═══ Material provided ═══

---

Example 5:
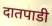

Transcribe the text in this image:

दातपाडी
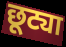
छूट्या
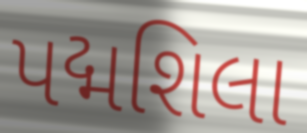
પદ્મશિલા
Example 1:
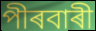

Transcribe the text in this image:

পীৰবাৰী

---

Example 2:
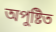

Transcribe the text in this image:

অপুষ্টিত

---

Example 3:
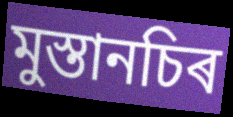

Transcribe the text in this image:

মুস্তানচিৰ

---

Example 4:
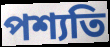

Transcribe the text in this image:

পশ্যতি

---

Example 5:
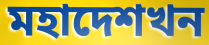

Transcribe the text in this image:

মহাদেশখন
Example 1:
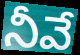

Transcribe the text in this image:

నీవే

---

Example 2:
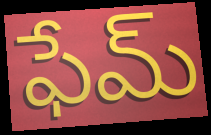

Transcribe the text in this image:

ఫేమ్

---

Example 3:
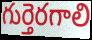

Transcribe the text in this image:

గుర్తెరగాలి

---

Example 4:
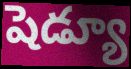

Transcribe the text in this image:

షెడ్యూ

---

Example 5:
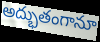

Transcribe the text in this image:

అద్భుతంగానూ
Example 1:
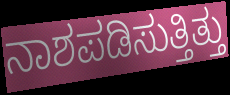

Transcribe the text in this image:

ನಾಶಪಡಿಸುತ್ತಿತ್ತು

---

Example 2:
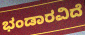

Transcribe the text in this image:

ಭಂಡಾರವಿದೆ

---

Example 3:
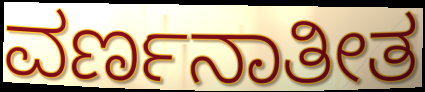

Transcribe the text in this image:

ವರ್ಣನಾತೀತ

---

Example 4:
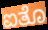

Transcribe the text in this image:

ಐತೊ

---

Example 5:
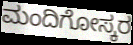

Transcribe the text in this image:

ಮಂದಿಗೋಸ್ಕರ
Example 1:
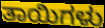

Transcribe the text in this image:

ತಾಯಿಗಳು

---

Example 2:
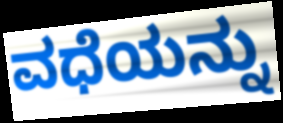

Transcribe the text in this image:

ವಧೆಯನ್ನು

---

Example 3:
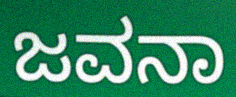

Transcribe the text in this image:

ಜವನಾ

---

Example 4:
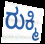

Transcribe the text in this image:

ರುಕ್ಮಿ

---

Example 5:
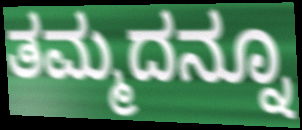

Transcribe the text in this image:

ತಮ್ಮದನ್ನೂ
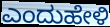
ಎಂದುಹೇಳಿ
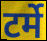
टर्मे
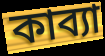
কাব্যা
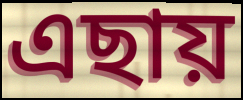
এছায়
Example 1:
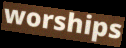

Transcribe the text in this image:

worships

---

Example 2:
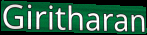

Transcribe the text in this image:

═══

What the task requires: Should a record include a picture, omit it from your copy and return the rest unchanged.

Final answer:
---

Example 5:

Transcribe the text in this image:

दातपाडी
छूट्या
પદ્મશિલા
Example 1:

Transcribe the text in this image:

পীৰবাৰী

---

Example 2:

Transcribe the text in this image:

অপুষ্টিত

---

Example 3:

Transcribe the text in this image:

মুস্তানচিৰ

---

Example 4:

Transcribe the text in this image:

পশ্যতি

---

Example 5:

Transcribe the text in this image:

মহাদেশখন
Example 1:

Transcribe the text in this image:

నీవే

---

Example 2:

Transcribe the text in this image:

ఫేమ్

---

Example 3:

Transcribe the text in this image:

గుర్తెరగాలి

---

Example 4:

Transcribe the text in this image:

షెడ్యూ

---

Example 5:

Transcribe the text in this image:

అద్భుతంగానూ
Example 1:

Transcribe the text in this image:

ನಾಶಪಡಿಸುತ್ತಿತ್ತು

---

Example 2:

Transcribe the text in this image:

ಭಂಡಾರವಿದೆ

---

Example 3:

Transcribe the text in this image:

ವರ್ಣನಾತೀತ

---

Example 4:

Transcribe the text in this image:

ಐತೊ

---

Example 5:

Transcribe the text in this image:

ಮಂದಿಗೋಸ್ಕರ
Example 1:

Transcribe the text in this image:

ತಾಯಿಗಳು

---

Example 2:

Transcribe the text in this image:

ವಧೆಯನ್ನು

---

Example 3:

Transcribe the text in this image:

ಜವನಾ

---

Example 4:

Transcribe the text in this image:

ರುಕ್ಮಿ

---

Example 5:

Transcribe the text in this image:

ತಮ್ಮದನ್ನೂ
ಎಂದುಹೇಳಿ
टर्मे
কাব্যা
এছায়
Example 1:

Transcribe the text in this image:

worships

---

Example 2:

Transcribe the text in this image:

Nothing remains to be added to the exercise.